Angela Davis, storia di una rivoluzionaria

Angela Davis è una nota attivista del movimento afroamericano statunitense, che ha dedicato la sua vita a combattere ogni forma di razzismo e ingiustizia sociale.

Nata nel gennaio del 1944 a Birmingham, Angela Davis sin dalla tenera età si ritrova a doversi confrontare con i conflitti razziali, essendo il suo quartiere noto per episodi di forte tensione. In adolescenza si avvicina alle ideologie comuniste e socialiste, iniziando a studiare presso la Little Red School House, scuola nota per le sue posizioni progressiste. Inoltre comincia a militare per un gruppo studentesco comunista. In seguito si sposta in Europa, dove i suoi studi la conducono ad una sempre maggiore coscienza e consapevolezza civile. Il movimento dei diritti civili che stava dilagando negli Stati Uniti la spinsero a rientrare in patria, per poter essere in prima linea nel combattere l’ingiustizia sociale.

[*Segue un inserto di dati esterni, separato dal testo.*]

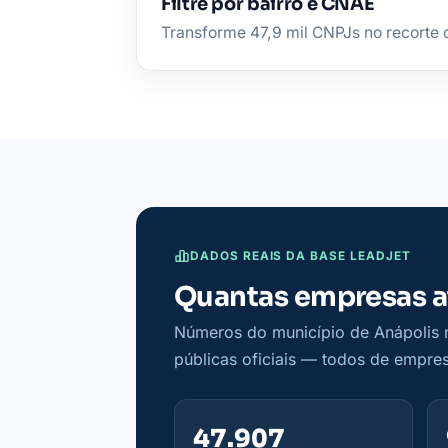
Filtre por bairro e CNAE
Transforme 47,9 mil CNPJs no recorte d
DADOS REAIS DA BASE LEADJET
Quantas empresas a
Números do município de Anápolis n
públicas oficiais — todos de empres
47.907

A causa del suo attivismo, la Davis fu collegata all’episodio del 7 agosto 1960, giorno in cui Jonathan Jackson durante un processo nei confronti di alcuni detenuti neri militanti del Partito delle Pantere nere, estrasse il fucile nell’aula di tribunale e prese in ostaggio il giudice ed alcuni giurati. Nella sparatoria i sequestratori e il giudice rimasero uccisi. Le armi utilizzate da Jackson risultavano intestate ad Angela Davis, e per la legge californiana chi acquista le armi utilizzate in un crimine risulta colpevole dello stesso. Durante il periodo in carcere la Davis scrisse molto e quelle pagine diedero vita ai suoi scritti più celebri e rivoluzionari.

In seguito alla dura detenzione, la Davis fu assolta dalle accuse, e ritornò a combattere ancora più duramente le ingiustizie sociali, concentrandosi maggiormente sulla situazione dei detenuti, in particolare sulle detenzioni le cui origini risiedono in ragioni razziali.

Oltre ad essere parte del Partito comunista, Angela Davis prese parte al Black Panther Party, e consolidò la componente marxista in quest’ultimo, elaborando teorie che tentavano di conciliare le teorie marxiste con le oppressioni razziali. Secondo la Davis, la classe sociale cosiddetta operaia aveva il compito e il dovere di combattere l’oppressione e il conflitto razziale, essendo questa l’unica a subirne le ingiustizie. In un’ottica di rivoluzione proletaria la Davis proponeva di porre al fine di quest’ultima il rovesciamento delle strutture che causavano oppressione e iniquità.

Ormai celebre per le sue attività politiche e per i suoi scritti, fu chiamata a insegnare History of Consciousness nell’ Università di Santa Cruz, e tutt’oggi continua a combattere per i diritti civili.

Per le sue azioni rivoluzionarie le furono dedicate numerose canzoni, quale Angela di John Lennon e Yoko Ono e Sweet Black Angel dei Rolling Stones.
Il suo coraggio e la sua devozione sono stati di ispirazione a milioni di persone, al punto di colpire l’anima dei più grandi artisti di sempre.

I am no longer accepting the things I cannot change. I am changing the things I cannot accept.